#### Entries provided

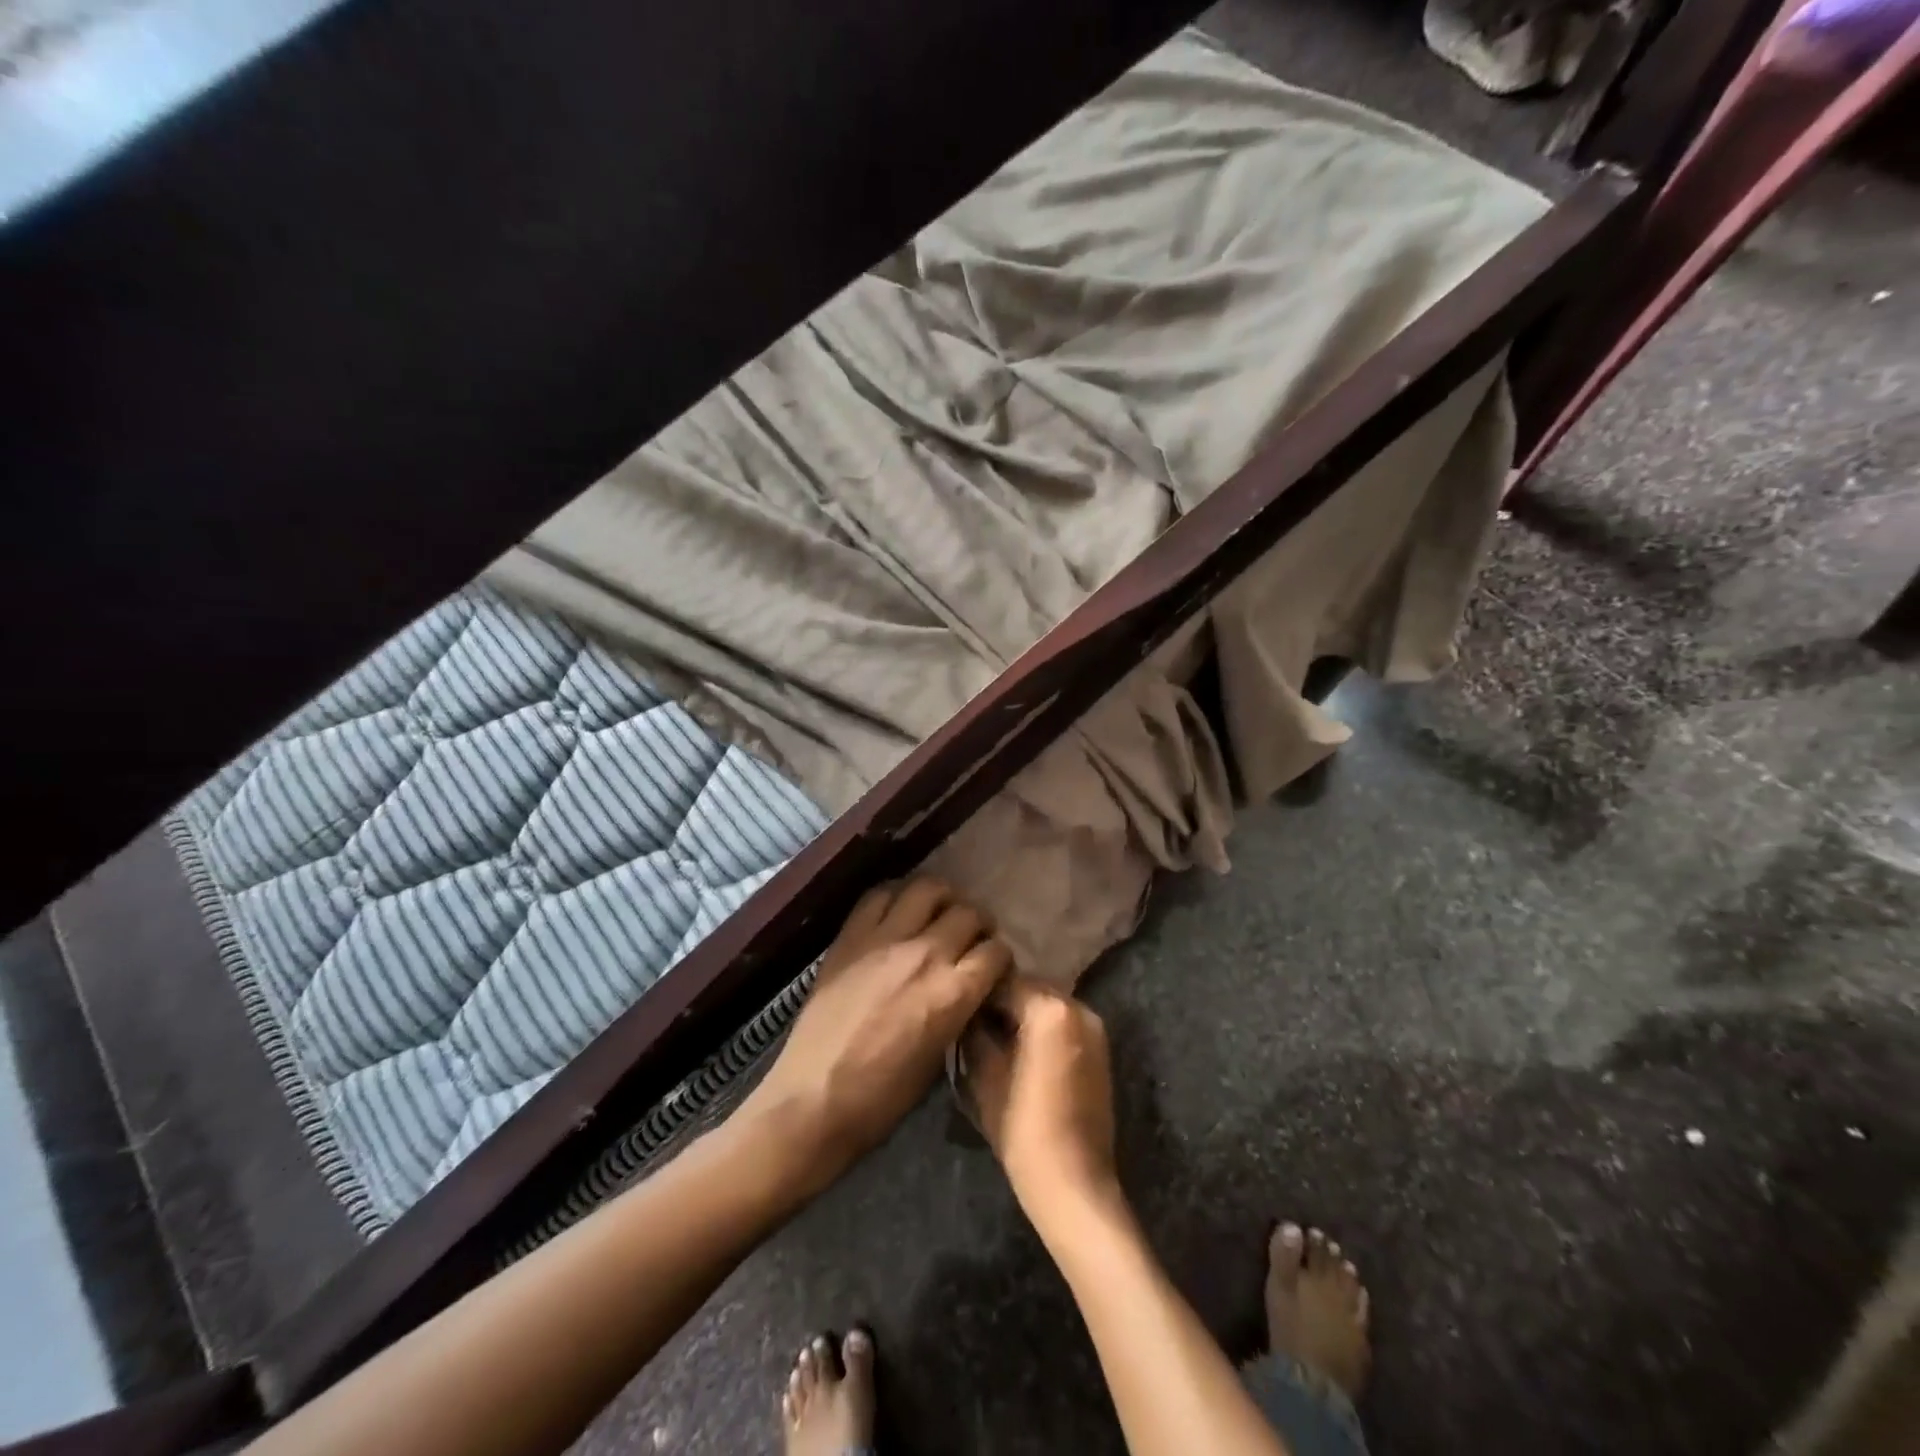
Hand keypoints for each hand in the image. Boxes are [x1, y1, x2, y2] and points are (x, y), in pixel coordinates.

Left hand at [743, 878, 1009, 1187]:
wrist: (813, 1100)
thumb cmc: (882, 1098)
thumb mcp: (939, 1058)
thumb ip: (959, 1011)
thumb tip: (967, 989)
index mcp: (954, 992)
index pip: (996, 951)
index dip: (1000, 957)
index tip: (993, 966)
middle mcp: (927, 954)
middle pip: (969, 913)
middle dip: (978, 924)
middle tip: (970, 937)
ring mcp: (886, 939)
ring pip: (928, 889)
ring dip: (943, 898)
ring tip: (938, 912)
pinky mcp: (851, 936)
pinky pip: (879, 895)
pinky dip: (896, 896)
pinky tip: (898, 911)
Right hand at [960, 977, 1118, 1227]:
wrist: (1076, 1185)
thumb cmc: (1024, 1130)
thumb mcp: (986, 1078)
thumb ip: (976, 1034)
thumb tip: (968, 1015)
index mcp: (1050, 1009)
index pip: (1005, 981)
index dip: (978, 992)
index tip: (957, 1005)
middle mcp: (1078, 1007)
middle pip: (1030, 988)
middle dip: (1002, 1000)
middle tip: (972, 1020)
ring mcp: (1094, 1028)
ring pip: (1048, 1005)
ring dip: (1023, 1013)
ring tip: (994, 1037)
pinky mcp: (1101, 1049)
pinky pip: (1063, 1023)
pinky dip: (1042, 1028)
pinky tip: (1020, 1051)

########

• **What you need to do**
Reproduce, with no other lines, the one containing "ring pip: (1048, 1005)" and all lines after it through the end of the data above.

• **Exercise result**
ring pip: (1048, 1005)
ring dip: (1023, 1013)
ring tip: (994, 1037)
pinky mcp: (1101, 1049)
pinky pip: (1063, 1023)
pinky dip: (1042, 1028)
pinky tip: (1020, 1051)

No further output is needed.